Cüret ile savunmayı aynı anda üstlenen bir sözcük ‘cheri’. İma etme ile cayma (başka bir şey ima etme). Ama doğrudan gösterme değil, hep ima etme. Biz ‘ima’yı bizi asıl anlama götüren protez anlam olarak görme eğilimindeyiz. Hayır, böyle değil. İma kendi özgün anlamını da yaratır. Nasıl? Kadınlar için eski aşığın müstear adı (kadının taktığı ad) bir intikam da içerebilir. Ad bizi sözü edilen kişiye değil kadının intikamına hizmet eden çarpıtmaya götürebilir. Cheri olgun kadının genç adama duyduğu aşkı hafifleten bir şey. Yine de adın bu “karma” imgesine aldanmamak gerekir. Colette, erkek yazarların anlattığı genç adam olgun kadın aşklarından daha cesur bir iş yapıyor. Bir kadın yazar olarak kadının arzusunu itiraf ediyor. İtiraf asidir burada. Erkek yazarların genç adam aşklarında ise itiraf hoşgörü dilenir.

Cheri yani Caniko modernizmin dönemeçlerinden biri. Romanın sonlarında Lea sevdiği genç adama şöyle bir laf eder: “Beni bağışla Caniko: İkimiz de bir saat sonra ölecekmişiz gibi seni sevdim. Senden yirmi dört yıl önce doğduğum için, mahkûmdum, seni de beraberimde sürüklüyordum.” Bu veda sözüdür aynı zamanda.

 

Annie Ernaux ise daha hayatın içinde, daha sivil bir aşkı anlatıyor; dünya değişiyor, yine de bitmemiş bir süreç bu. Kendisinden otuz yaş genç bir üniversiteli sevgiliyle geride kalmış aşkını anlatıyor. Ancak yazınca bitmişliği hak eden aşk. Colette’in zamanında bu aykırı aşıklar gizlice bir eve kapanırlarken, Annie Ernaux’nun zamanında artık kamusal alandalar. Hoş, yine rahat sayılmazlar. Şöyle yazmış Ernaux: “… bize benzeyen çiftler hemen gözümüze çarpıyordu. Onlarla sırdaş bakışlarla göz göze geliyorduk. Bize benzeyen insanların varlığına ihtiyacımız vardı.” Ama diğer insanların nezdinde risk her zaman yanı başlarında: “Aslında gördükleri biz değildik, adlı adınca olmasa da, gördükleri ensestti.”

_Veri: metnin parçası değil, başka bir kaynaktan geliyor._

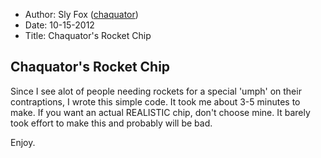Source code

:- Author: Sly Fox ([chaquator](https://steamcommunity.com/profiles/76561198025785592))
- Date: 10-15-2012
- Title: Chaquator's Rocket Chip

## Chaquator's Rocket Chip

Since I see alot of people needing rockets for a special 'umph' on their contraptions, I wrote this simple code. It took me about 3-5 minutes to make.
If you want an actual REALISTIC chip, don't choose mine. It barely took effort to make this and probably will be bad.

Enjoy.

Bu yazıyı yazarken bir taraftan da Andrew Roberts’in muhteşem kitabı Napolyon biyografisinin son sayfalarını okuyordum. Birden aklıma Napolyon’un kendisinden altı yaş büyük Josephine’le evliliği geldi. İlgili sayfayı buldum. Nikahları kıyılırken Napolyon kendi doğum tarihini iki yıl geriye çekiyor, Josephine’nin yaşını da dört yıl küçültüyor.